Still, China Tobacco remains formidable, with billions of dollars in profits tied to those millions of deaths. Its profits and taxes paid to the country’s treasury were $226 billion in 2025, a record for the company.
That’s more than the combined pretax income of the world’s No. 1 fossil fuel company (Saudi Aramco, $187 billion), the top food company (Nestlé, $13.5 billion), and the biggest alcohol company (Chinese distiller Kweichow Moutai, $16.4 billion).
The $226 billion was 7.3% of all revenues taken in by China’s central government.
7.3%
Of China’s government revenue came from China Tobacco in 2025
With that revenue comes broad influence over tobacco and health policies in the country. China Tobacco has defeated initiatives to ban smoking in public, stymied efforts to raise tobacco taxes and trumpeted discredited health claims about “low-tar” cigarettes. It even changed the official Chinese translation of a United Nations anti-tobacco treaty to weaken it. As a result, smoking rates in China have remained stubbornly high over the past 25 years.

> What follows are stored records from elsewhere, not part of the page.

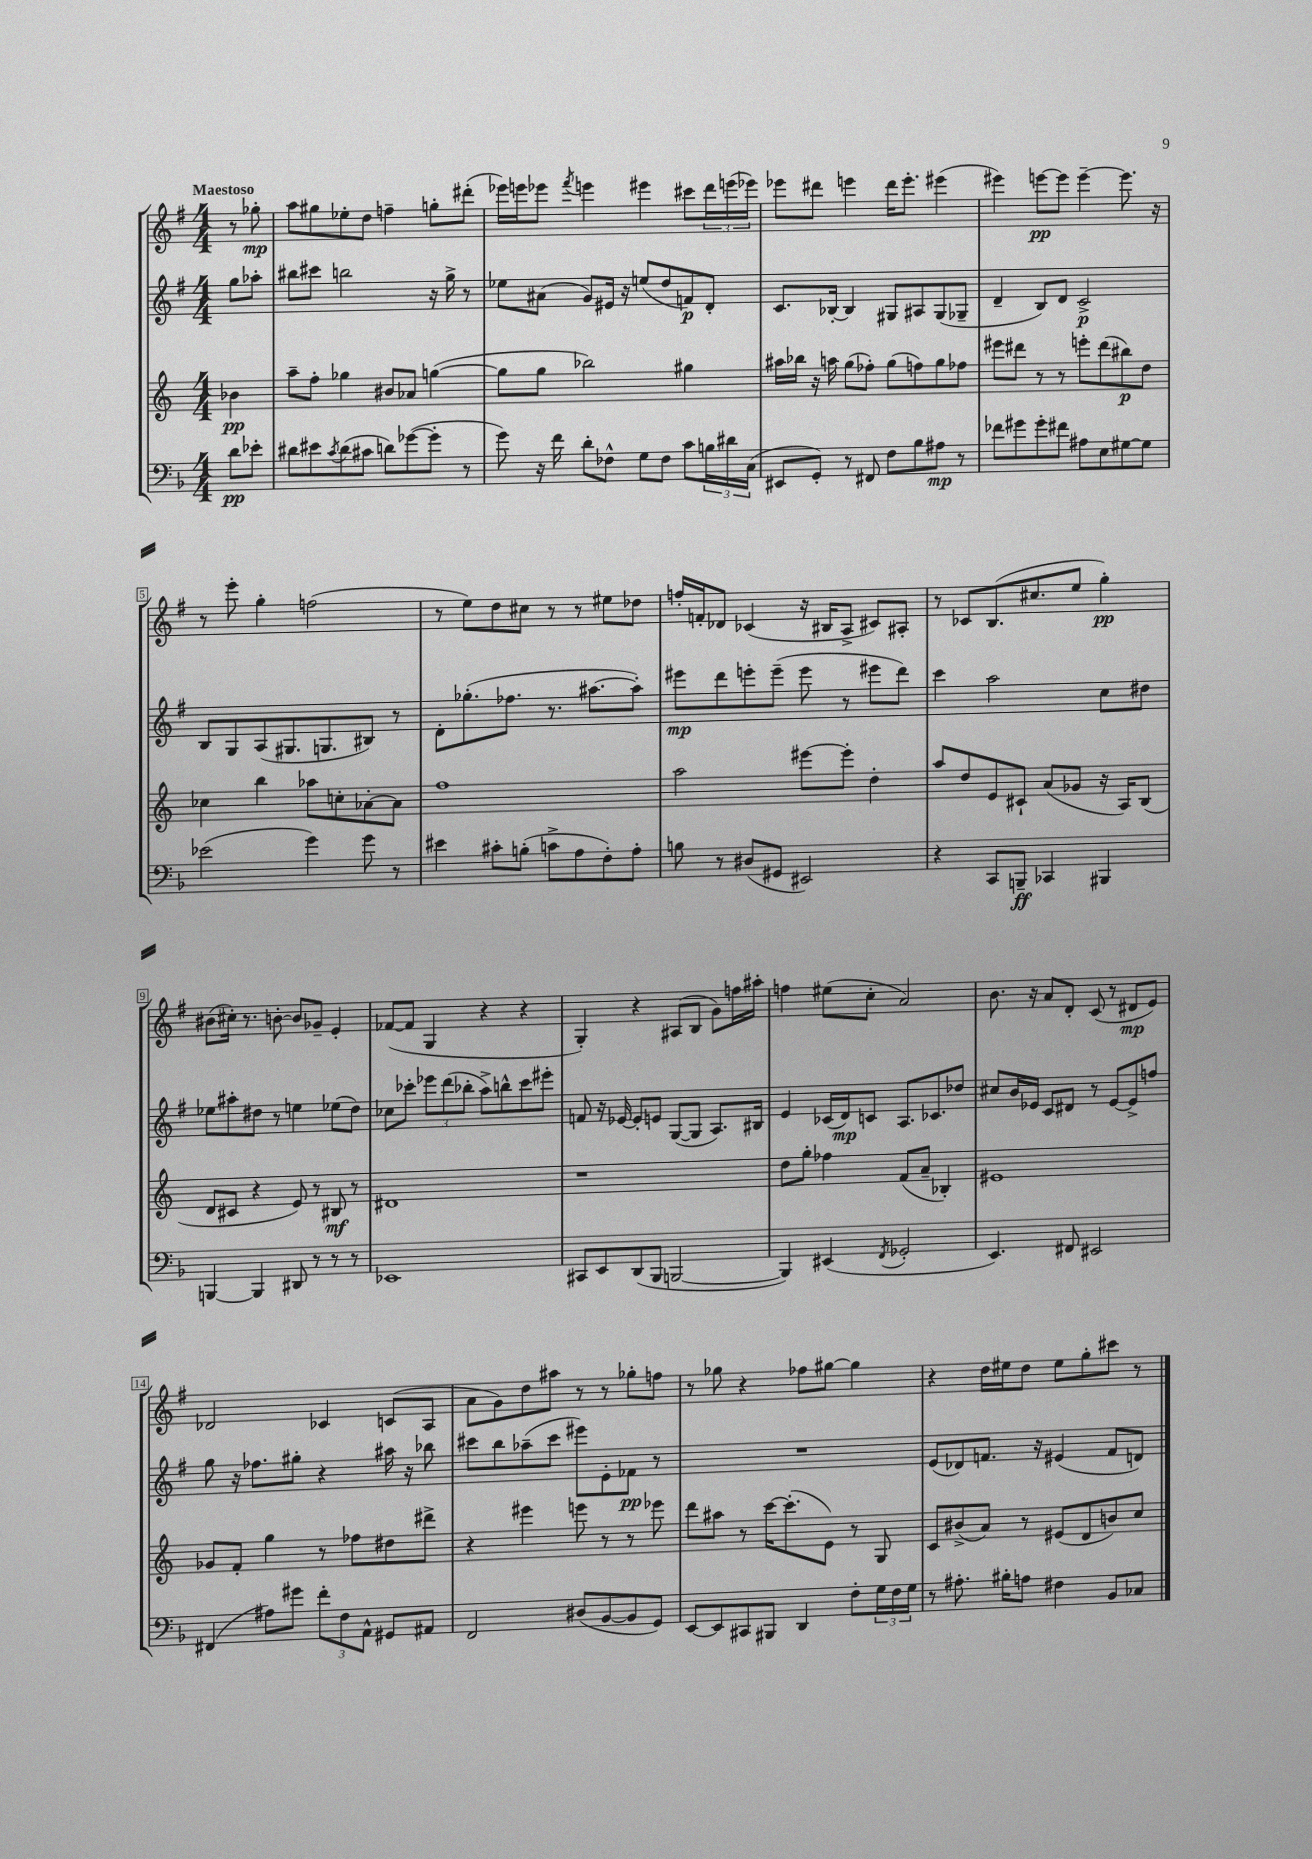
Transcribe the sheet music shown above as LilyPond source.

<<
\new StaffGroup <<
\new Staff = "s0" {
    \clef treble \key g \major \numericTimeSignature \time 4/4 \partial 4 \tempo "Maestoso"
    r8 ges''8-.\mp |
    a''8 gis''8 ees''8-. d''8 f''4-- g''8-. dis'''8-.( |
    ees'''16) e'''16 ees'''8 \acciaccatura { fis'''8 } e'''4 eis'''4 cis'''8 \tuplet 3/2 { d'''16 e'''16( ees'''16) } |
    ees'''8 dis'''8 e'''4 dis'''16 e'''8.-. eis'''4( |
    eis'''4) e'''8~\pp e'''8 e'''4~-- e'''8. r16 |
    r8 e'''8-. g''4-. f''2( |
    r8 e''8) d''8 cis''8 r8 r8 eis''8 des''8 |
    f''16-. f'16-. des'8 ces'4( r16 bis16 a8-> cis'8) ais8-. |
    r8 ces'8 b8.( cis''8. e''8 g''4-.\pp) |
    bis'8( cis''16-.) r8. b'8~-. b'8 ges'8-- e'4-. |
    fes'8~( fes'8 g4 r4 r4 |
    g4-.) r4 ais8( b8 g'8) f''16 ais''16-. |
    f''4 eis''8( c''8-. a'2) |
    b'8. r16 a'8 d'8-. c'8( r8 dis'8\mp e'8) |
    des'2 ces'4 c'8( a8 |
    a'8 g'8) d''8 ais''8 r8 r8 ges''8-. f''8 |
    r8 ges''8 r4 fes''8 gis''8~ gis''4 |
    r4 d''16 eis''16 d''8 eis''8 g''8-. cis'''8 r8 \bar "|." |
}
\new Staff = "s1" {
    \clef treble \key g \major \numericTimeSignature \time 4/4 \partial 4
    g''8 aes''8-. |
    bis''8 cis'''8 b''2 r16 g''16-> r8 |
    ees''8 ais'8( g'8) eis'16 r16 e''8( d''8 f'8\p) d'8-. |
    c'8. bes16~-. bes4 gis8 ais8 gis8( ges8-- |
    d'4-- b8) d'8 c'2->\p |
    b8 g8 a8( gis8. g8. bis8) r8 |
    d'8-. ges''8.-.( fes''8. r8. ais''8.~ ais''8-.) |
    eis'''8\mp d'''8 e'''8-. e'''8--( e'''8 r8 eis'''8 d'''8) |
    c'''4 a''2 c''8 dis''8 |
    ees''8 ais''8-. dis''8 r8 e''4 ees''8( dis''8) |
    ces''8 ces'''8-. \tuplet 3/2 { ees'''8 d'''8( bes''8-. } a''8->) b''8-^ ces'''8 eis'''8-. |
    f'8 r16 ees'16~ ees'8-. e'8 g8~( g8 a8.) bis16 |
    e'4 ces'16( d'16\mp) c'8 a8. ces'8. des''8 |
    cis''8 b'16 ees'16 c'8 dis'8 r8 ees'8~ ees'8-> f''8 |
    g''8 r16 fes''8. gis''8-. r4 ais''16 r16 bes''8 |
    cis'''8 b''8 aes''8--( cis'''8 eis'''8) e'8-. fes'8\pp r8 |
    R1 |
    e'8( des'8) f'8. r16 eis'4( f'8 d'8) \bar "|." |
}
\new Staff = "s2" {
    \clef treble \key c \major \numericTimeSignature \time 4/4 \partial 4
    bes'4\pp |
    a''8-- f''8-. ges''4 bis'8 aes'8 g''4~( |
    g''8 g''8 bes''2) gis''4 |
    ais''16 bes''16 r16 a''16 g''8( fes''8-.) g''8( f''8) g''8 fes''8 |
    eis'''8 dis'''8 r8 r8 e'''8-. dis'''8( bis''8\p) d''8 |
    ces''4 b''4 aes''8 c''8-. aes'8~-. aes'8 |
    f''1 |
    a''2 eis'''8~ eis'''8-. d''4-. |
    a''8 d''8 e'8 cis'8-! a'8( ges'8 r16 a16) b8( |
    d'8 cis'8 r4 e'8) r8 bis8\mf r8 |
    dis'1 |
    r1 |
    d''8 g''8-. fes''4 f'8( a'8-- bes4-.) |
    eis'1 |
    ges'8 f'8-. g''4 r8 fes''8 dis''8 dis'''8-> |
    r4 eis'''4 e'''8 r8 r8 ees'''8 |
    d'''8 ais''8 r8 c'''16~ c'''8.-.( e'8) r8 g8 |
    c'8 bis'8->( a'8) r8 eis'8( d'8 b'8) c''8 \bar "|." |
}
\new Staff = "s3" {
    \clef bass \key f \major \numericTimeSignature \time 4/4 \partial 4
    d'8\pp ees'8-. |
    dis'8 eis'8 \acciaccatura { c'8 } dis'8( cis'8 d'8) ges'8~( ges'8-. r8 |
    g'8) r16 f'16 d'8-. fes8-^ g8 fes8 c'8 \tuplet 3/2 { b16 dis'16 c16( } |
    eis,8 g,8-.) r8 fis,8 f8 bes8 ais8\mp r8 |
    fes'8 gis'8 gis'8-. fis'8 ais8 e8 gis8~ gis8 |
    ees'2( g'4) g'8 r8 |
    eis'4 cis'8-. b8-.( c'8-> a8 f8-.) a8-. |
    b8 r8 dis8( gis,8 eis,2) |
    r4 c,8 b,,8--\ff ces,4 bis,,4 |
    b,,4~ b,,4 dis,8 r8 r8 r8 |
    ees,1 |
    cis,8 e,8 d,8( bes,,8 b,,2~ |
    b,,4) eis,4( \acciaccatura { f,8 } ges,2-. |
    e,4.) fis,8 eis,2 |
    fis,4( ais8) gis'8 \tuplet 3/2 { f'8-. f8 a,8-^ } gis,8 ais,8 |
    f,2 dis8( bes,8~ bes,8 g,8) |
    e,8~ e,8 cis,8 bis,,8 d,4 f8-. \tuplet 3/2 { g16 f16 g16 } |
    r8 ais8.-. bis16-. a8 fis4 bes,8 ces8 \bar "|." |
}
>>
>>
\layout { \context { \Score \override BarNumber.stencil = #(make-stencil-boxer 0.1 0.3 ly:text-interface::print) } }
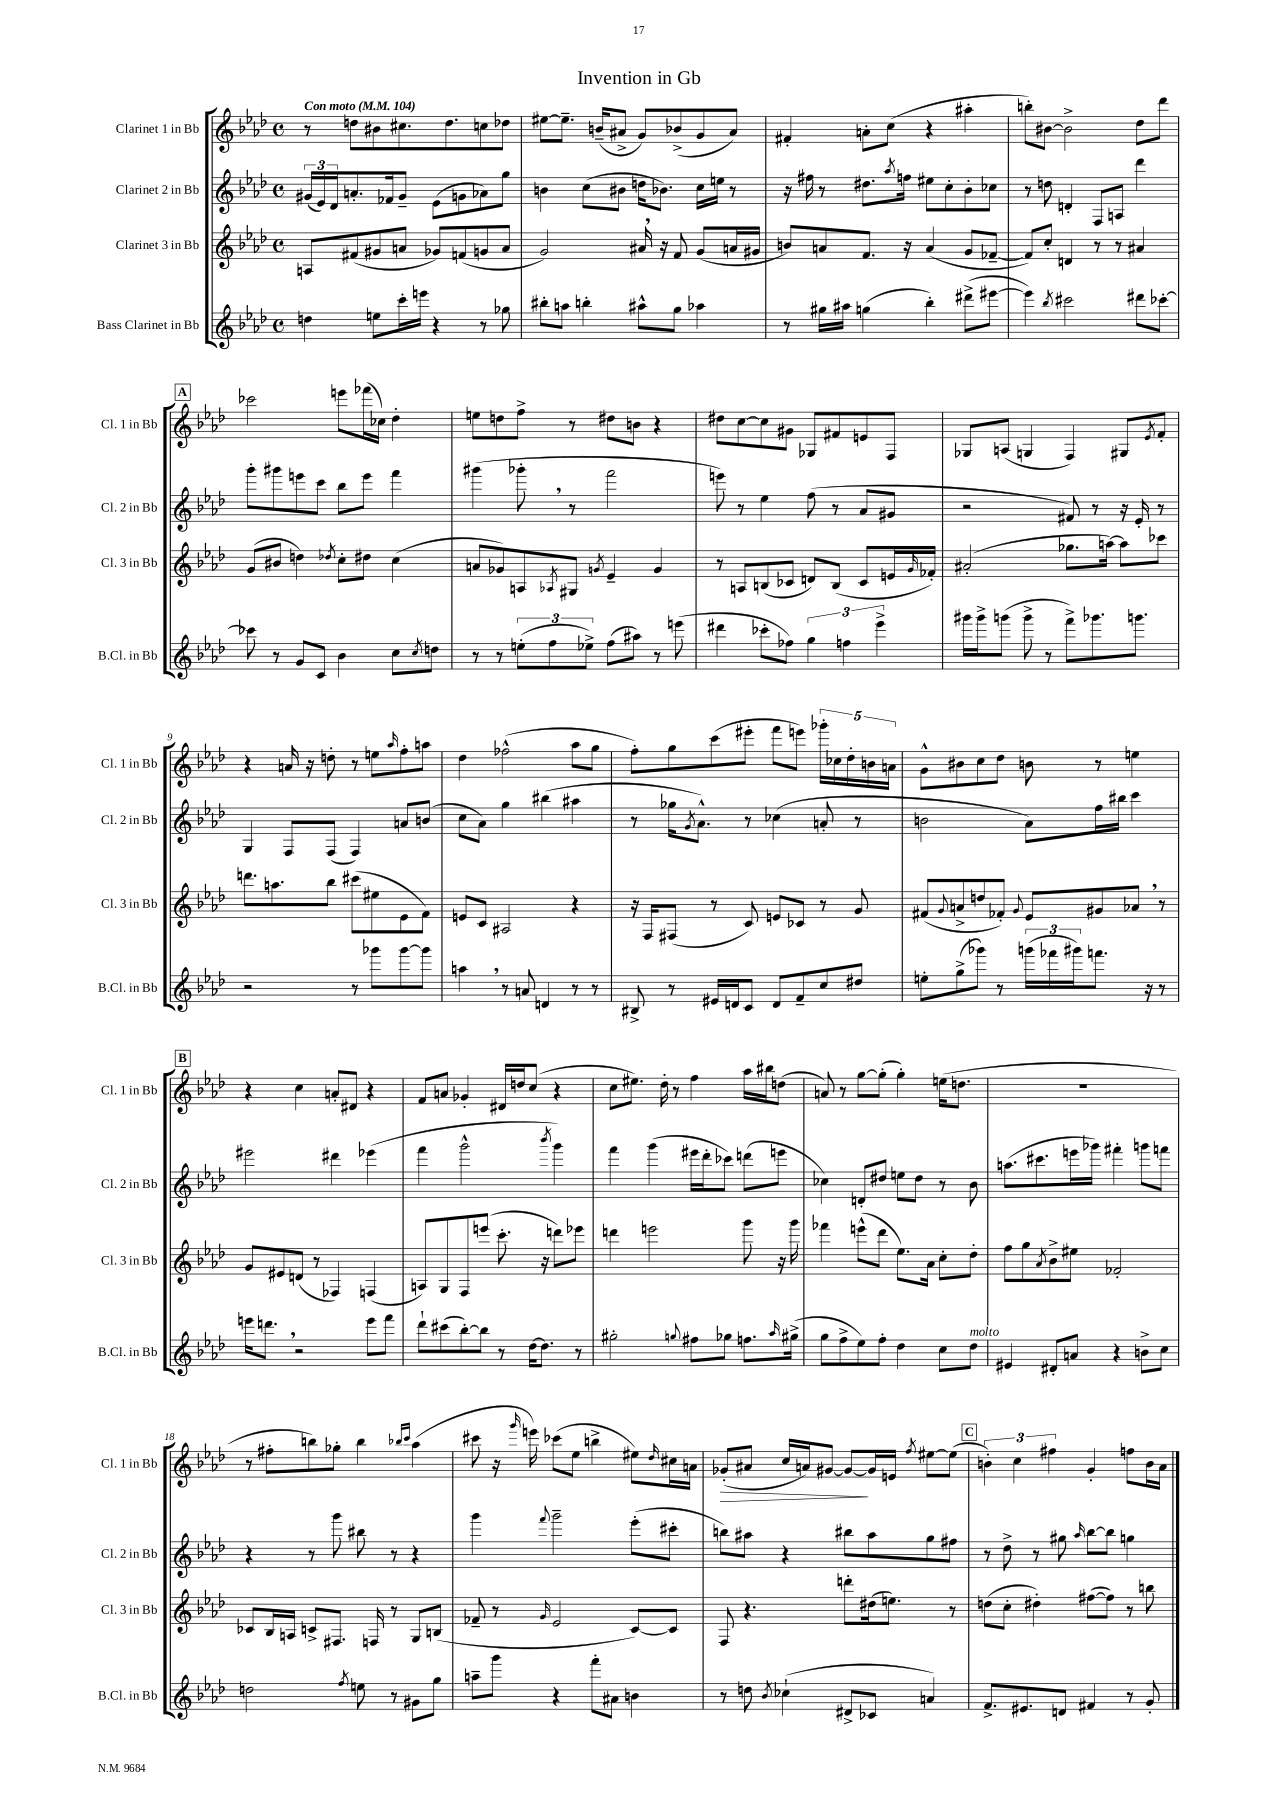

In a way, the fact that the deadliest company in the world is owned by the Chinese government has an upside. Reining in a Western multinational corporation could require changing policies in dozens of countries — and overcoming resistance from wealthy shareholders and an army of well-connected lobbyists. Given how centralized China’s governance has become, a relatively small number of policymakers could initiate changes to avert millions of early deaths in the next few decades.
Yet China’s weakening economy means President Xi Jinping and his deputies are unlikely to jeopardize billions in government revenue by enacting major tobacco control measures. As such, China Tobacco is likely to retain its spot as No. 1 in the world for years to come.